Basically, as I said, the Greens are in support of Ms Cody’s motion. We just think it has a narrow view of the ACT economy, and we would like to see a wider view, with this Assembly looking at what is, in the long run, sustainable for Canberra and what is, in the long run, going to make the people of Canberra happier and healthier.
MR BARR (Kurrajong—Chief Minister, Treasurer, Minister for Economic Development and Minister for Tourism and Major Events) (11.21): I thank Ms Cody for putting this motion before the Assembly today. It will come as no great surprise that the government will be supporting Ms Cody’s motion.
I want to focus my comments today on the areas of the territory economy that are performing above the national average. We have had some discussion this morning in relation to both state final demand and gross state product as aggregate measures of the performance of the economy. On both of those measures, we are leading the nation or, in the case of gross state product, coming a close second to New South Wales. We are well above the national average.

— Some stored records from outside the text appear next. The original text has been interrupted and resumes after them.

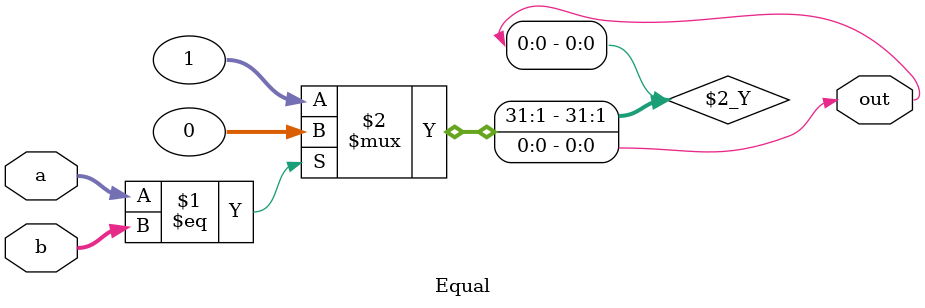
<source format=v>
`timescale 1ns / 1ps


module Equal(
    input [31:0] a,
    input [31:0] b,
    output out
    );
assign out = a==b ? 0:1;
endmodule

</source>
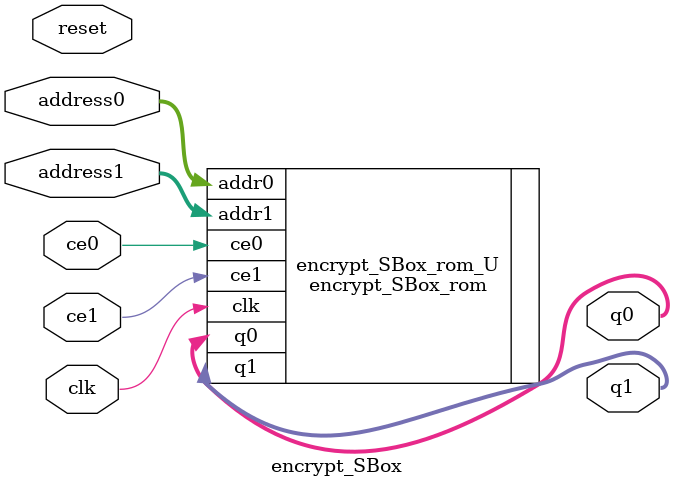
<source format=v>

`timescale 1 ns / 1 ps
module encrypt_SBox(
    reset,
    clk,
    address0,
    ce0,
    q0,
    address1,
    ce1,
    q1);

parameter DataWidth = 32'd8;
parameter AddressRange = 32'd256;
parameter AddressWidth = 32'd8;
input reset;
input clk;
input[AddressWidth - 1:0] address0;
input ce0;
output[DataWidth - 1:0] q0;
input[AddressWidth - 1:0] address1;
input ce1;
output[DataWidth - 1:0] q1;



encrypt_SBox_rom encrypt_SBox_rom_U(
    .clk( clk ),
    .addr0( address0 ),
    .ce0( ce0 ),
    .q0( q0 ),
    .addr1( address1 ),
    .ce1( ce1 ),
    .q1( q1 ));

endmodule

</source>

These broad measures aggregate what is happening in a range of different sectors of the territory economy. I think it is important to drill down, to have a look at what are the factors that are underpinning both a more diverse territory economy and those areas that are driving increased employment.
We have seen employment growth in the territory much stronger than we have experienced in recent years, and certainly employment is growing faster than in the rest of the nation. Importantly, in the ACT, overwhelmingly that jobs growth has been in full-time secure work as opposed to the part-time casual work that we are seeing as a growing trend in other parts of the country. This is not only important for the stability of household budgets. In the longer term, when looking at the health of the territory economy, it is important that these full-time secure jobs that are being created are more sustainable in the long term and are in sectors of the ACT economy that are more nationally and internationally exposed.